Par contre, point qui fera débat pour savoir si le jeu entre dans le domaine du kitsch ou du chara-design assumé, les tenues « aérées » des personnages de Blade & Soul ne réussiront pas à faire taire les clichés circulant depuis longtemps sur le design – et l’efficacité relative – des tenues au sein des MMORPG coréens. Hommes et femmes sont ici logés à la même enseigne, entre les festivals de décolletés ouverts et la foire aux muscles virilement ostentatoires. Mais il est important de noter que le jeu évite avec brio l’écueil du mauvais goût malgré ce genre de choix artistique, les tenues du jeu étant globalement magnifiques et très variées dans l’ensemble. Lorsque le fan-service prend le pas sur l’artistique, on tombe rapidement dans le putassier, ce qui nuit à l’œuvre-support. Blade & Soul, lui, privilégie la beauté des tenues et le charisme ainsi apporté aux personnages, utilisant ce rapport au corps comme un outil lui permettant de s’offrir une identité visuelle et non un argument marketing. Ceci est extrêmement appréciable.

Un gameplay et un scenario inversement proportionnels en intérêt

Lorsque l’on s’essaie à Blade & Soul, on remarque d’emblée quelques idées intéressantes aux inspirations parfois tirées de la culture RPG, comme l’usure de l’arme, ou l’identification de certains objets avant de pouvoir les utiliser ou d’en connaître les spécificités. Évidemment, si ces procédés ont avant toute chose une utilité marketing au sein d’un modèle free-to-play, le recours à ces systèmes est loin d’être abusif, ce qui les empêche de nuire au plaisir du jeu. Avec de la débrouillardise et un zeste de patience, on a souvent ce dont on a besoin sans avoir à débourser quoi que ce soit. Et c’est d’ailleurs l’une des autres forces du jeu : Blade & Soul n’a rien du pay-to-win. Le magasin est avant tout rempli d’éléments cosmétiques, d’éléments d’artisanat que vous pouvez obtenir avec quelques efforts, et propose des items vous permettant d’influer directement sur les contenus de coffres offrant normalement du loot aléatoire. Les éléments payants sont ainsi des gains de confort, et non des avantages cruciaux vous permettant de prendre trop de longueurs d’avance sur les autres joueurs. La possibilité d’être en premium est sûrement l’avantage le plus intéressant du lot. Celui-ci vous apporte des gains classiques d’XP, d’or, et de réduction de frais divers, et se démarque en vous proposant un système de points fidélité. Dans les grandes lignes, plus vous jouerez en tant que membre premium, et plus vos avantages seront conséquents sur la durée. Il s’agit ici d’avantages qui vous aideront à aller un peu plus vite dans vos gains d’expérience et d’argent, et bien qu’appréciables, les aficionados du jeu 100% gratuit ne seront pas lésés pour autant vis-à-vis de leurs camarades. Surtout si l’on prend en compte le fait que les quêtes fournissent suffisamment d’expérience pour ne pas avoir à recourir au farm intensif, un ressort parfois trop présent dans les free-to-play bas de gamme.

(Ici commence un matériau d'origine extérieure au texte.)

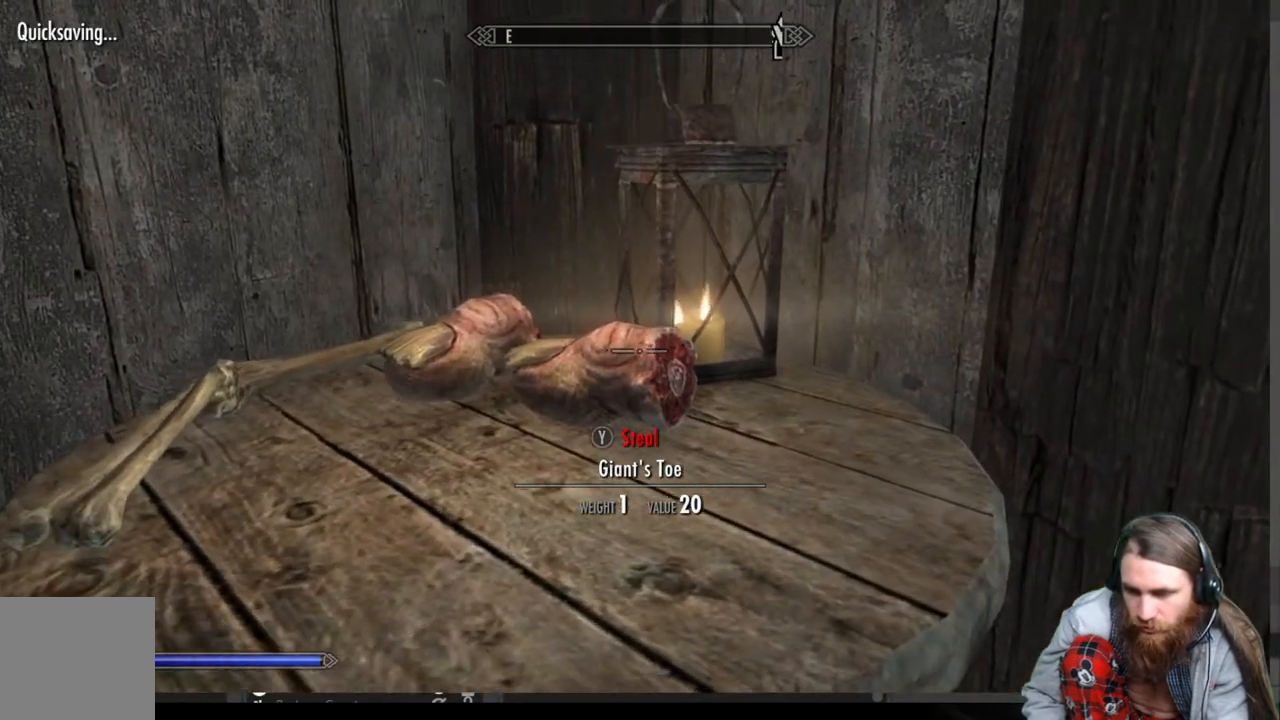
{"buttons": [], "left_stick": "center", "right_stick": "center", "events": [[33, "Y", "up"]]}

Le jeu vous propose également de gagner des récompenses via un système de sondage disponible à plusieurs étapes de votre montée en niveaux. En répondant à quelques questions posées par les développeurs du jeu, vous avez ainsi la possibilité de gagner des objets fort utiles (kits de réparation, d’identification d’objets, …), tout en participant à l’amélioration du jeu. Ceci, ajouté à un jeu de plateau à la participation quotidienne, permet au joueur de se faire des bonus de manière plaisante et interactive.

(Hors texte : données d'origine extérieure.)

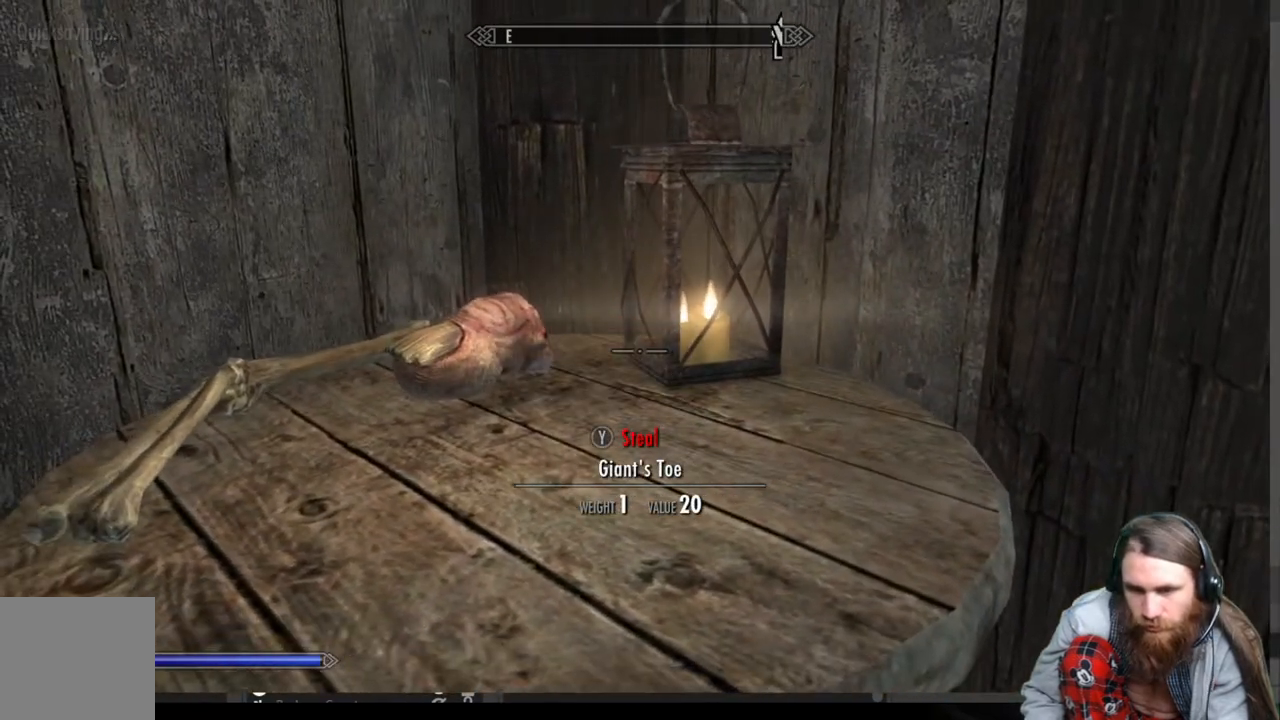
{"buttons": [], "left_stick": "down-left", "right_stick": "center", "events": [[233, "left_stick", "down-left"]]}
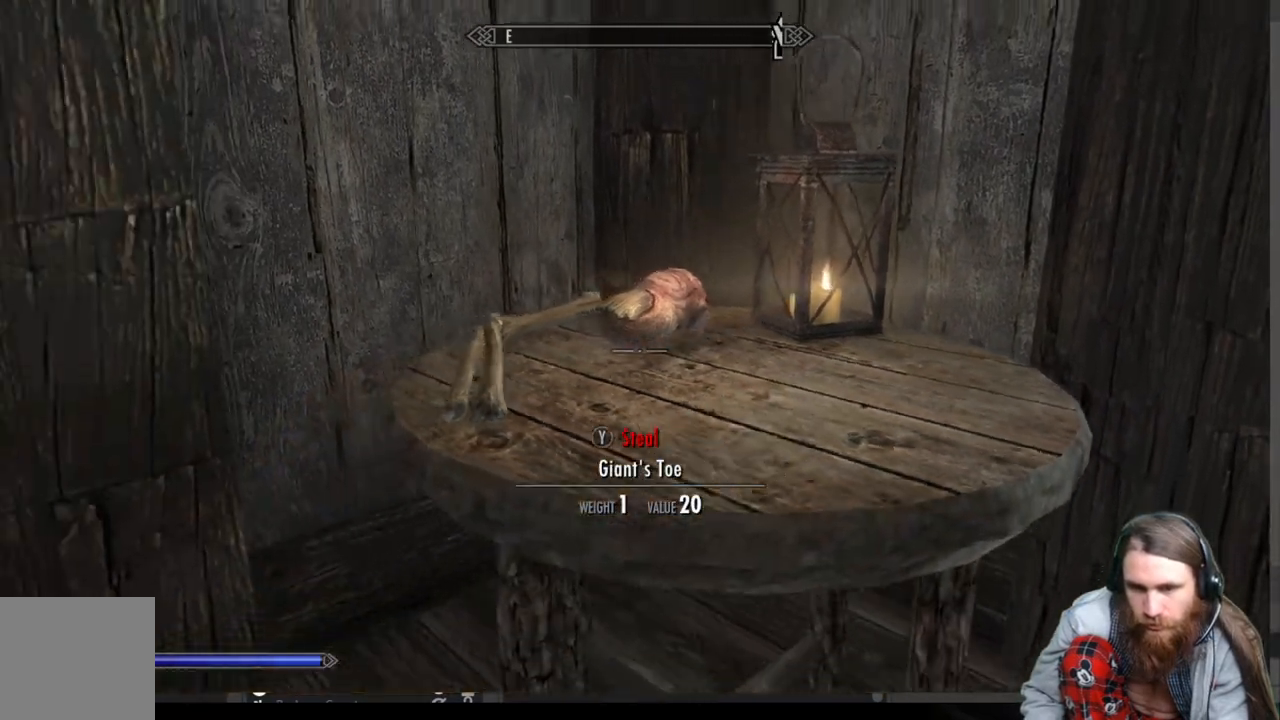
{"buttons": [], "left_stick": "up", "right_stick": "center", "events": [[33, "left_stick", "down"], [183, "left_stick", "center"], [300, "left_stick", "up"]]}
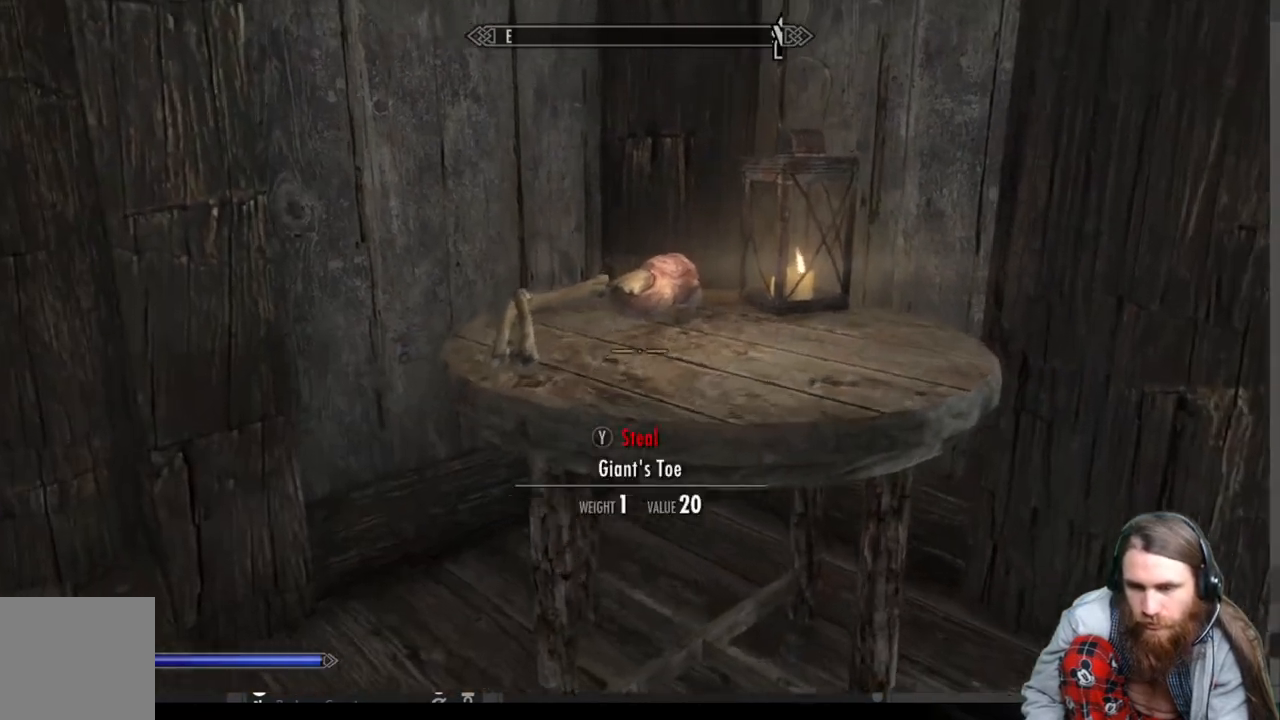
{"buttons": [], "left_stick": "center", "right_stick": "center", "events": [[167, "left_stick", "center"]]}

Mais Blade & Soul possède aussi ses points noirs au niveau du gameplay. Les donjons, par exemple, partagent les loot rares en imposant un système d’enchères, ce qui déséquilibre totalement la balance des rétributions concernant les efforts fournis en permettant aux plus riches d’enchérir plus facilement pour remporter les items convoités. Pour jouer en équipe de manière à s’assurer une répartition équitable des récompenses, on privilégiera donc le jeu en clans (l’équivalent des guildes) et/ou avec des amis. Avec des inconnus, on s’en remettra au fair-play, vertu malheureusement assez rare. Quant au système de jobs (« guildes ») censé vous permettre de vous spécialiser dans certaines actions de récupération de matières premières utiles (ramassage de pierres, de nourriture, de gemmes, etc.), celui-ci est assez flou et ne propose pas vraiment de quêtes, vous laissant en roue libre pour trouver les objets dont vous avez besoin afin de progresser au sein de la spécialisation choisie et ainsi accéder à du crafting de haut niveau. Heureusement, on pourra changer de guilde comme on le souhaite, sans aucune pénalité.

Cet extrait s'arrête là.